There was an earlier broadcast of the Declaration of Independence. Very few people heard that declaration. Zia’s famous “Ami Major Zia Bolchhi” message has now become a household phrase. The previous declaration was broadcast on the morning of March 26, 1971. The message went:

“Today Bangladesh is a sovereign and independent country. On Thursday night West Pakistani armed forces suddenly attacked the police barracks at Razarbagh and the EPR headquarters at Pilkhana in Dhaka. Many innocent and unarmed have been killed in Dhaka city and other places of Bangladesh. Violent clashes between EPR and Police on the one hand and the armed forces of Pindi on the other, are going on. The Bengalis are fighting the enemy with great courage for an independent Bangladesh. May God aid us in our fight for freedom. Joy Bangla.”

It was decided that they should go back to the other side of Kalurghat bridge where rations had just been delivered to the jawans of East Bengal Regiment under the command of Major Ziaur Rahman. As the Bengali soldiers took positions to guard the transmission center, the rebels put their heads together and secured the help of a few engineers of the Kalurghat industrial complex to convert it into a broadcasting station. As Kalurghat was getting organized into a nerve-center for coordinating the liberation struggle, Baluch troops had invaded the EBR (East Bengal Regiment) barracks where under the command of Major Zia a bloody battle raged. Major Zia had to retreat and with a battalion of troops came to Kalurghat. He was made commandant of the rebel forces at Kalurghat where the transmitter was now ready for broadcasting. Contact could not be established between the leaders of the Awami League and Major Zia broadcast a message of independence to the people of Bangladesh. At 7:45 pm on 26th March 1971, Major Zia broadcast the message which became historic in the struggle for independence.

“This is Swadhin Bangla Betar Kendra. I, Major Ziaur Rahman, hereby declare at the direction of Bango Bondhu Mujibur Rahman, that the independent People’s Republic of Bangladesh has been established. At his direction, I have taken command as the temporary head of the republic. In the name of Sheikh Mujibur Rahman, I call upon all Bengalis to rise against the attack by the west Pakistani Army. WE shall fight to the last to free our motherland. By the grace of Allah, victory is ours. Joy Bangla.”

Major Zia’s message was picked up by a Japanese ship anchored mid- stream in Chittagong harbour. When the news of this declaration was broadcast by Radio Australia, the rest of the world came to know of it.

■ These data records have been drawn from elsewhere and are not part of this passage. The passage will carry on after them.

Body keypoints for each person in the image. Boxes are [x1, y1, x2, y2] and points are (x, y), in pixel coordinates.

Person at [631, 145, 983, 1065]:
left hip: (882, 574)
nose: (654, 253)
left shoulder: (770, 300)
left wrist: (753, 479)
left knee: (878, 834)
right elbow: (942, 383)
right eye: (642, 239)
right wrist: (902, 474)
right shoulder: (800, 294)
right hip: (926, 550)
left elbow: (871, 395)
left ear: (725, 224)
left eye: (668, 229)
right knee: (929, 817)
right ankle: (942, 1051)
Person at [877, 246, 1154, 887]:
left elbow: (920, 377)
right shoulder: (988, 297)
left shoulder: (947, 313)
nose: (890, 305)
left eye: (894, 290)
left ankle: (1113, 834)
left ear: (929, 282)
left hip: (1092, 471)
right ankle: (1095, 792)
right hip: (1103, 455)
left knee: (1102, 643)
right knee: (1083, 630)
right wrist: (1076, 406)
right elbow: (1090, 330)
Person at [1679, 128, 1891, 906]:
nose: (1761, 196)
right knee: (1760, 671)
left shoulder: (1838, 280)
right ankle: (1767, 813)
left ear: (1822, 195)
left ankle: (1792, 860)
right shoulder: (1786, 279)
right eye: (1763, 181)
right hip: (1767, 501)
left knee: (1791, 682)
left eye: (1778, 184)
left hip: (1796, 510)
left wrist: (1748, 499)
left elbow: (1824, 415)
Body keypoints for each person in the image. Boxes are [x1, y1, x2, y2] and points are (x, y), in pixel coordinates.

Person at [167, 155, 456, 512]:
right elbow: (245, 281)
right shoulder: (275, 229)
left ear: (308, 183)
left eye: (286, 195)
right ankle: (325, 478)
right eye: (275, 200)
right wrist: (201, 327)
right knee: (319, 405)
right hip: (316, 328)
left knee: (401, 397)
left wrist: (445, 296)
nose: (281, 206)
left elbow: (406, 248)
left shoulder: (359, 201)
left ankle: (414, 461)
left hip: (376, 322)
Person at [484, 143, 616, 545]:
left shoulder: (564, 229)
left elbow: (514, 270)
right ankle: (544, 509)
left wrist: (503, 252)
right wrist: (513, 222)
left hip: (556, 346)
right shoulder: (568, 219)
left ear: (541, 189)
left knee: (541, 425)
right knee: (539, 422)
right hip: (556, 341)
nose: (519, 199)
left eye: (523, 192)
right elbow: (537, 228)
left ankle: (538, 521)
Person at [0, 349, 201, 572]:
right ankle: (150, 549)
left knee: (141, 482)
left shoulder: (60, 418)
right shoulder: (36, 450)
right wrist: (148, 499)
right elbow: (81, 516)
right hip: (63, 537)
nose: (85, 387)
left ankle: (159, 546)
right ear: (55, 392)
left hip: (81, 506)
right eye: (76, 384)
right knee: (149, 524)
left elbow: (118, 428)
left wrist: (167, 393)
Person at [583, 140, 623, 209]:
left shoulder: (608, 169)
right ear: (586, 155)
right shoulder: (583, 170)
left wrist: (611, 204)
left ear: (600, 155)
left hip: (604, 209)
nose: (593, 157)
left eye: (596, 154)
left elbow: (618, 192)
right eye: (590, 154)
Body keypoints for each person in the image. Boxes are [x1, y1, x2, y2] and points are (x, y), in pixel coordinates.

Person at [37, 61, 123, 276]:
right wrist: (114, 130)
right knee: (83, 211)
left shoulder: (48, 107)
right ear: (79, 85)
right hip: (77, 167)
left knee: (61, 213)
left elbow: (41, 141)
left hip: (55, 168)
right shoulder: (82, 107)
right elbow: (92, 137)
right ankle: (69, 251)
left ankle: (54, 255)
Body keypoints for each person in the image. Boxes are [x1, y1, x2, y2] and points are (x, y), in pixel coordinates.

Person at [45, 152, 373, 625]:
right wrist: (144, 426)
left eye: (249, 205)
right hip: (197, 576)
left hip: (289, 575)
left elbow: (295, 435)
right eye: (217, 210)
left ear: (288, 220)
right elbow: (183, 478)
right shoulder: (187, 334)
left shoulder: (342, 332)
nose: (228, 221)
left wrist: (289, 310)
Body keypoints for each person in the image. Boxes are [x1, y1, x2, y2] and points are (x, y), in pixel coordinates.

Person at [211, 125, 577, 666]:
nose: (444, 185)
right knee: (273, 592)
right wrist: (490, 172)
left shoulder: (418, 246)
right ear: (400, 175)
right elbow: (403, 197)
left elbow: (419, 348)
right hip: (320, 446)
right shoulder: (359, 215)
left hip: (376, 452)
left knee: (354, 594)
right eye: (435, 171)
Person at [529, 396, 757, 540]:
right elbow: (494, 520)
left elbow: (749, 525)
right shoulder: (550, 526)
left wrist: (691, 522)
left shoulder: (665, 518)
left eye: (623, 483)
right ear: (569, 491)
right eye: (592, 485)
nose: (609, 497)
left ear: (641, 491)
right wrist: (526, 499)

Duration of nine months war, approximately 3,000,000 (Three millions) of civilians died in that bloody fighting that followed, and millions of refugees poured into India. During the early months of the civil war, East Pakistani guerrillas also crossed into India. The government forces shelled Indian territory and followed the guerrillas across the border. Indian troops fourth border clashes with the Pakistani government soldiers. In December 1971, few thousands Indian army advanced into East Pakistan and joined the guerrillas. The combined forces of the Guerrillas and Indians overpowered West Pakistan, which surrendered on the 16th December, 1971.